**Work required:**
Print the line that contains "6. BOYCOTT APARTHEID" and every line that follows it in the data below, ending with the final line; include nothing else.

--------------------------------

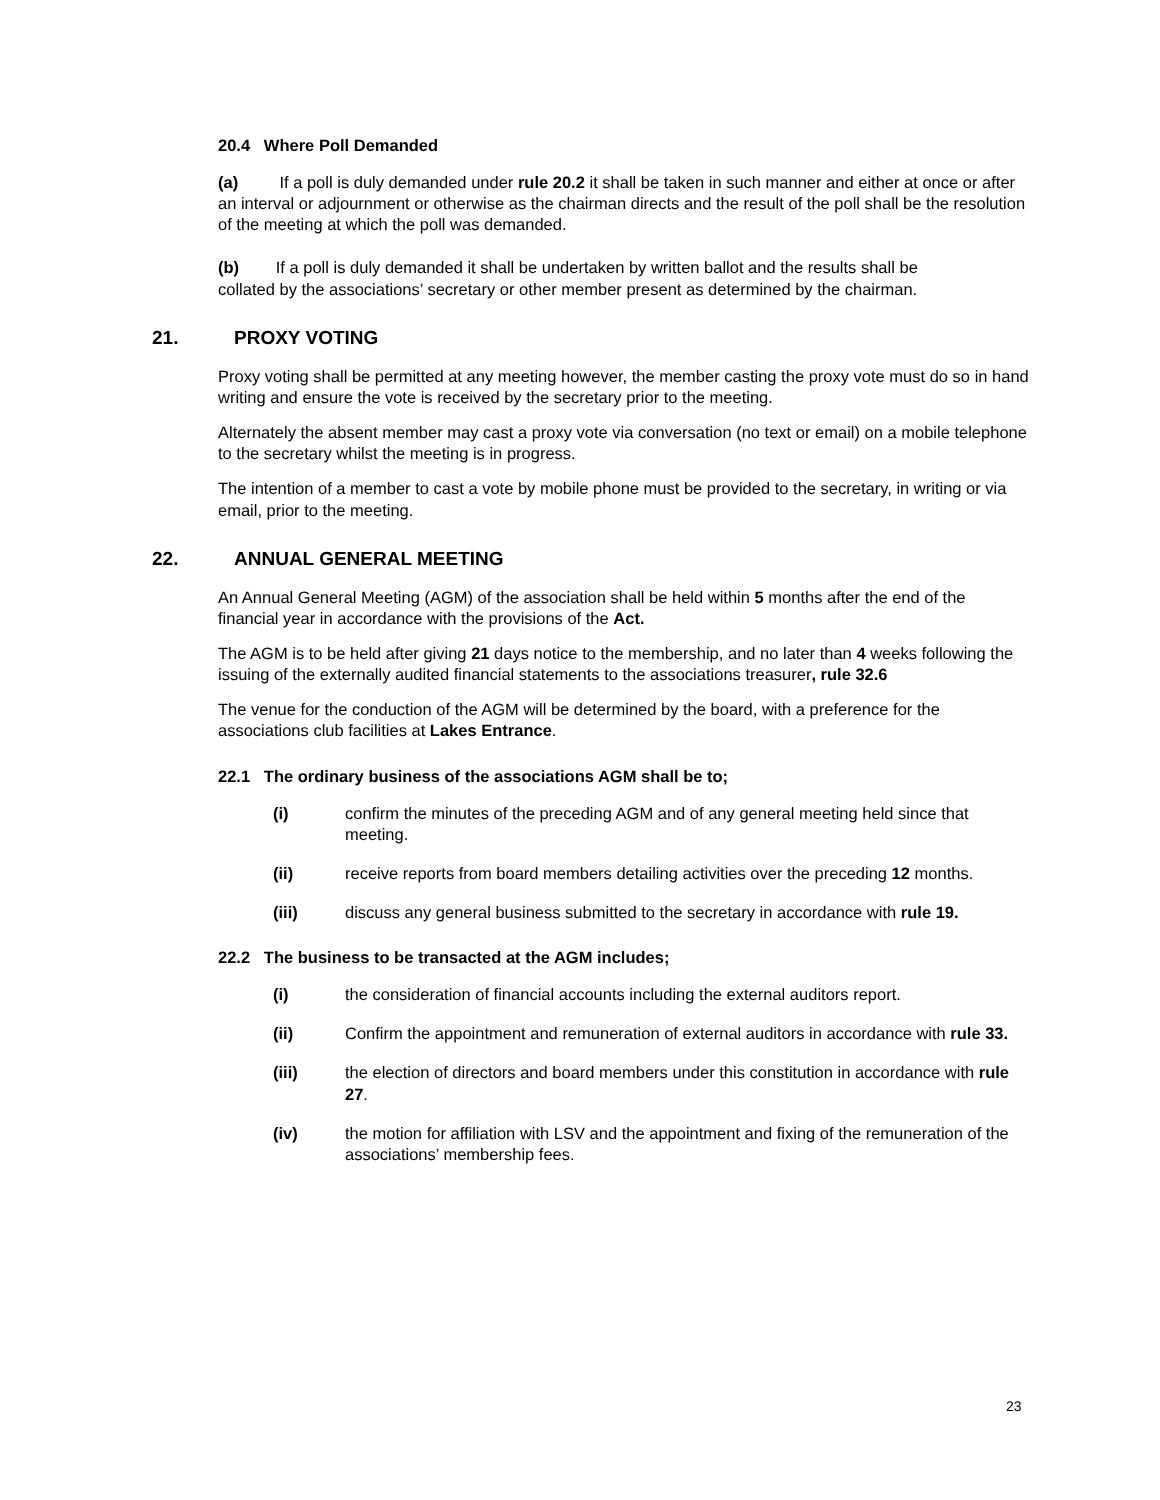20.4 Where Poll Demanded
(a) If a poll is duly demanded under rule 20.2 it shall be taken in such manner and either at once or after an interval or adjournment or otherwise as the chairman directs and the result of the poll shall be the resolution of the meeting at which the poll was demanded.
(b) If a poll is duly demanded it shall be undertaken by written ballot and the results shall be collated by the associations’ secretary or other member present as determined by the chairman.
21. PROXY VOTING
Proxy voting shall be permitted at any meeting however, the member casting the proxy vote must do so in hand writing and ensure the vote is received by the secretary prior to the meeting.
Alternately the absent member may cast a proxy vote via conversation (no text or email) on a mobile telephone to the secretary whilst the meeting is in progress.
The intention of a member to cast a vote by mobile phone must be provided to the secretary, in writing or via email, prior to the meeting.
22. ANNUAL GENERAL MEETING
An Annual General Meeting (AGM) of the association shall be held within 5 months after the end of the financial year in accordance with the provisions of the Act.
The AGM is to be held after giving 21 days notice to the membership, and no later than 4 weeks following the issuing of the externally audited financial statements to the associations treasurer, rule 32.6
The venue for the conduction of the AGM will be determined by the board, with a preference for the associations club facilities at Lakes Entrance.
22.1 The ordinary business of the associations AGM shall be to;
(i) confirm the minutes of the preceding AGM and of any general meeting held since that meeting.
(ii) receive reports from board members detailing activities over the preceding 12 months.
(iii) discuss any general business submitted to the secretary in accordance with rule 19.
22.2 The business to be transacted at the AGM includes;
(i) the consideration of financial accounts including the external auditors report.
(ii) Confirm the appointment and remuneration of external auditors in accordance with rule 33.
(iii) the election of directors and board members under this constitution in accordance with rule 27.
(iv) the motion for affiliation with LSV and the appointment and fixing of the remuneration of the associations’ membership fees.
23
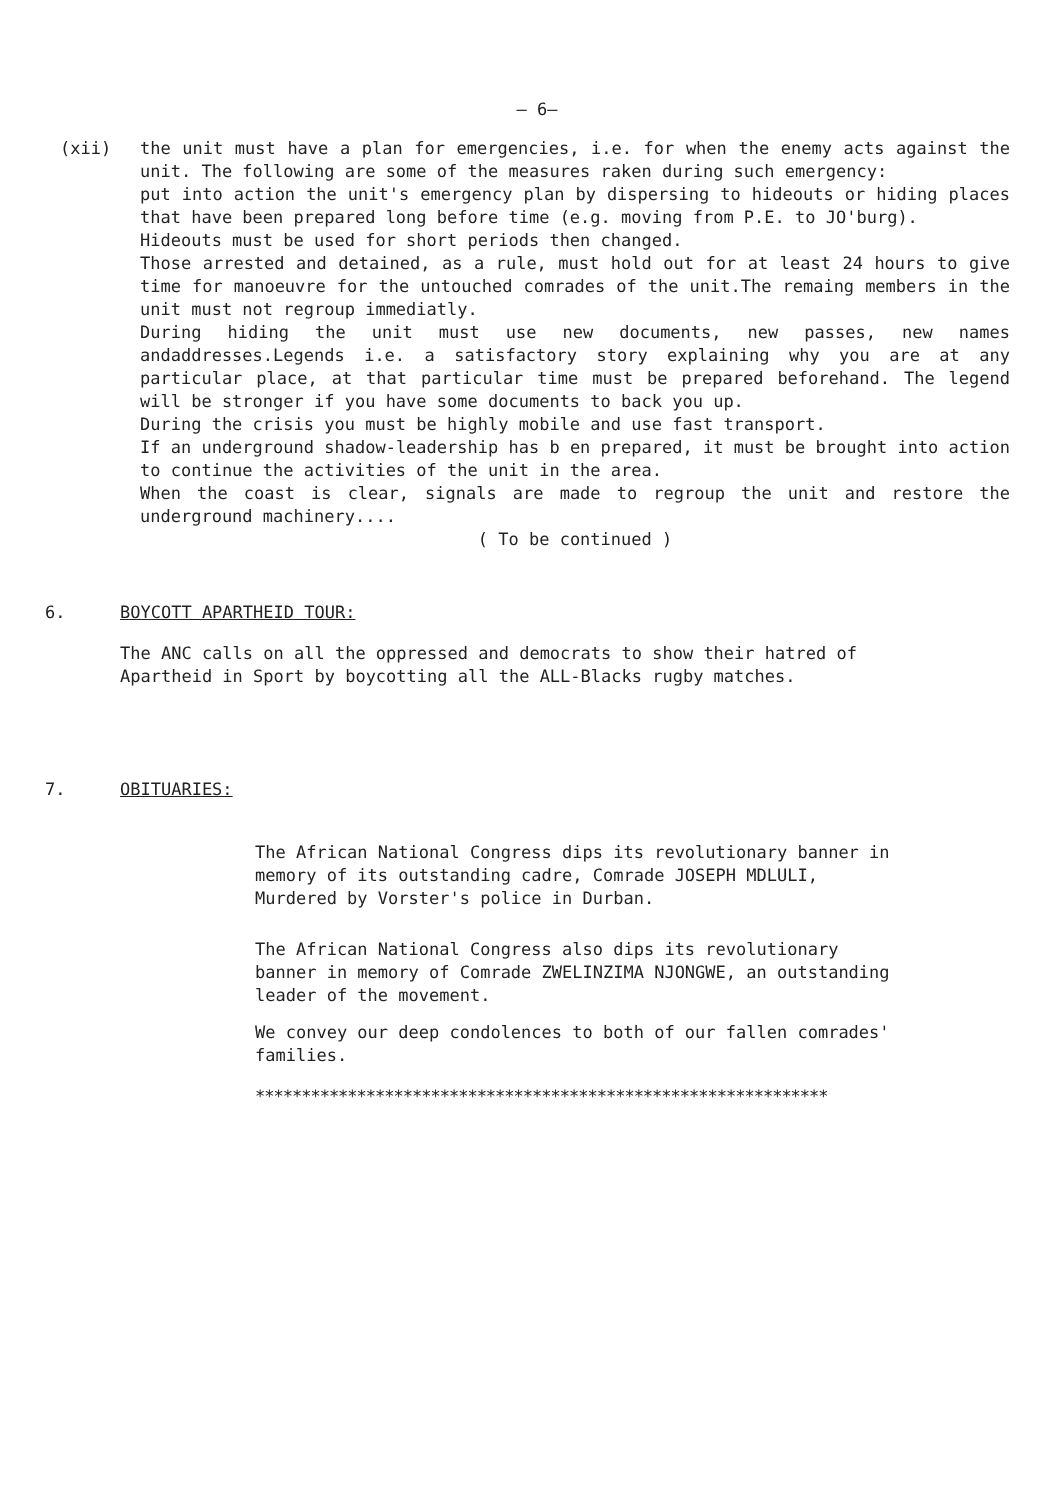– 6–
(xii) the unit must have a plan for emergencies, i.e. for when the enemy acts against the unit. The following are some of the measures raken during such emergency:
put into action the unit's emergency plan by dispersing to hideouts or hiding places that have been prepared long before time (e.g. moving from P.E. to JO'burg).
Hideouts must be used for short periods then changed.
Those arrested and detained, as a rule, must hold out for at least 24 hours to give time for manoeuvre for the untouched comrades of the unit.The remaing members in the unit must not regroup immediatly.
During hiding the unit must use new documents, new passes, new names andaddresses.Legends i.e. a satisfactory story explaining why you are at any particular place, at that particular time must be prepared beforehand. The legend will be stronger if you have some documents to back you up.
During the crisis you must be highly mobile and use fast transport.
If an underground shadow-leadership has b en prepared, it must be brought into action to continue the activities of the unit in the area.
When the coast is clear, signals are made to regroup the unit and restore the underground machinery....
( To be continued )
6. BOYCOTT APARTHEID TOUR:
The ANC calls on all the oppressed and democrats to show their hatred of Apartheid in Sport by boycotting all the ALL-Blacks rugby matches.
7. OBITUARIES:
The African National Congress dips its revolutionary banner in memory of its outstanding cadre, Comrade JOSEPH MDLULI, Murdered by Vorster's police in Durban.
The African National Congress also dips its revolutionary banner in memory of Comrade ZWELINZIMA NJONGWE, an outstanding leader of the movement.
We convey our deep condolences to both of our fallen comrades' families.
**************************************************************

--------------------------------

**Response area:**
6. BOYCOTT APARTHEID TOUR:
The ANC calls on all the oppressed and democrats to show their hatred of Apartheid in Sport by boycotting all the ALL-Blacks rugby matches.
7. OBITUARIES:
The African National Congress dips its revolutionary banner in memory of its outstanding cadre, Comrade JOSEPH MDLULI, Murdered by Vorster's police in Durban.
The African National Congress also dips its revolutionary banner in memory of Comrade ZWELINZIMA NJONGWE, an outstanding leader of the movement.
We convey our deep condolences to both of our fallen comrades' families.
**************************************************************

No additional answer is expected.